Spoke to the guys this week to see if it was on the cards if they could potentially develop an app download ( paid for ) and you then buy the tags as well for use on your own smart watch.

Great service, quick reply and whilst not possible at present was encouraged by the honesty and integrity. 

Your review sounds great, keep us up to date with how it goes, sounds a very encouraging start. 

Think you you have convinced me to just bite the bullet and order


----------



## turkish (Nov 21, 2017)

Hi JPXpro; I am interested in the software they use and what it gives you- I'm not all that bothered about yardages but more things like where my approach play stands in relation to handicap, or how I could improve on certain aspects of the game but from the website I couldn't find a whole lot of information on what data it actually provides other than yardages?

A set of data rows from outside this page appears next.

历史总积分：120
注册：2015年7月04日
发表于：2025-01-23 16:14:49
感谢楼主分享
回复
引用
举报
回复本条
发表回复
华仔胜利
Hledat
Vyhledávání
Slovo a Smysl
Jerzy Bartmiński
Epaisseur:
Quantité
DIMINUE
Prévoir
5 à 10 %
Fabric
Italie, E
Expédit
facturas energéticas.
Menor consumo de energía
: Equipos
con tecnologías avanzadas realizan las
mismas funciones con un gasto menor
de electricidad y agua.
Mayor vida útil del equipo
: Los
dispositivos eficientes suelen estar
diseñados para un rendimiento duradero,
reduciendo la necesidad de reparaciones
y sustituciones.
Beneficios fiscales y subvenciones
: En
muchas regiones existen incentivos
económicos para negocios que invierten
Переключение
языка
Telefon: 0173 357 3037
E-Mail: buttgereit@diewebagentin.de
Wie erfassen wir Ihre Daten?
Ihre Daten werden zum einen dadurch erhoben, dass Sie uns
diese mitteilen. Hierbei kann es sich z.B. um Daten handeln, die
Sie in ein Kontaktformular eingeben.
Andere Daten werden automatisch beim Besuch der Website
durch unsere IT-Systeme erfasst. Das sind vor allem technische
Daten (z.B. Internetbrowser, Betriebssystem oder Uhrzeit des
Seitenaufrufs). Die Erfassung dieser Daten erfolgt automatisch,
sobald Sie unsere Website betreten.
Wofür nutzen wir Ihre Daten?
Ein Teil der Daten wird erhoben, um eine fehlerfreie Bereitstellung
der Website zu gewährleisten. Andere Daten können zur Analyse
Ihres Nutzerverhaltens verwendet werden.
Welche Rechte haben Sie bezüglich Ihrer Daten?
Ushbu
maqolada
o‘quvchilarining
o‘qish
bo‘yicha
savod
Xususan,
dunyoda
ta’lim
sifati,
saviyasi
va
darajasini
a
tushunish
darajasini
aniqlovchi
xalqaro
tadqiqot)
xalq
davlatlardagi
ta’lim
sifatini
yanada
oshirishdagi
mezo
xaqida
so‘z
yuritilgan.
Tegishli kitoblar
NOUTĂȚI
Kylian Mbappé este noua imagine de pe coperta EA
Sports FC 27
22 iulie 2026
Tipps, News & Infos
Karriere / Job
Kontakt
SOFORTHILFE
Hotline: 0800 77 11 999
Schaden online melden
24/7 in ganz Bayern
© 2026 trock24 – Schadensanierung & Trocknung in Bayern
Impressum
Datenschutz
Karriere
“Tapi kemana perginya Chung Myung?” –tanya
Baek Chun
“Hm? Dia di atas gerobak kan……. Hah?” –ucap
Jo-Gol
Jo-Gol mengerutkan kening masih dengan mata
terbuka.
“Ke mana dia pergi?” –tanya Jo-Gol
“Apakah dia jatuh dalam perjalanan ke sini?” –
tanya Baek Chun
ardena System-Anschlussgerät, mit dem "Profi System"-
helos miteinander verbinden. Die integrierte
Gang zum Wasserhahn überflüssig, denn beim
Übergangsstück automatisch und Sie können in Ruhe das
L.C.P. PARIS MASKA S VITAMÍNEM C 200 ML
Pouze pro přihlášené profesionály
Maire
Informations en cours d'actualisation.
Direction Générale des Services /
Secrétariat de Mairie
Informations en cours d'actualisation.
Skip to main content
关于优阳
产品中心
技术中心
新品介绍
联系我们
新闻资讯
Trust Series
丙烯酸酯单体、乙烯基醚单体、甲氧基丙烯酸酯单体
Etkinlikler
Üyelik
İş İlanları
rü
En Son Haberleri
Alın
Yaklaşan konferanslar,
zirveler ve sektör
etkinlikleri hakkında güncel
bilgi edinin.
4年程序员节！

I ended up going with Arccoss 360 which breaks down my different parts of long and short game and whilst I love the software and you don't need a wearable the thing that is driving me nuts is it drains really bad with android phones and I rarely finish a full round- I am getting Iphone X at end of the week so going to try it on that 1st but if still really bad will be looking for something else- in terms of software and advising you how to improve Arccoss seems best from what I have seen.


----------



## jpxpro (Nov 21, 2017)

battery was a pain for me with previous efforts, this eliminates that as no need to be connected to phone during round, stats wise it seems very indepth, can break down from off tee, approach, around green and putting, also can look at stats from individual clubs etc think it does same if not more than other options, I did notice on Saturday tho you need to make sure and mark pin whilst on green otherwise it messes up the gir etc.


----------



## User2021 (Nov 22, 2017)

Mrs has ordered me one today.

I had sent a few emails last week inquiring if in the future there would be a version to pair with owners of existing Smart watches etc etc

Anyway they offered one at the pre order price - nice touch


----------



## xreyuk (Nov 26, 2017)

jpxpro said:



			battery was a pain for me with previous efforts, this eliminates that as no need to be connected to phone during round, stats wise it seems very indepth, can break down from off tee, approach, around green and putting, also can look at stats from individual clubs etc think it does same if not more than other options, I did notice on Saturday tho you need to make sure and mark pin whilst on green otherwise it messes up the gir etc.
		
Click to expand...

When you say to mark the pin, I thought you just had to select the number of putts you took by pressing the button, and it would assume that where you are stood when you press the button is where the pin is?

I've been holding off on buying anything until the reviews came out, people aren't very impressed with it on the GolfWRX forums.

How are the stats? The one thing stopping me from going for Shot Scope, is I've heard that Game Golf has better stats (and is obviously cheaper, but you have to manually tag) and that Arccos is the best out of all of them for stats, but again that's expensive and is a battery drain for your phone.


----------



## PAULGRINNY (May 28, 2018)

Shot Scope V2 has added hazards also you can share shots rounds via social network


----------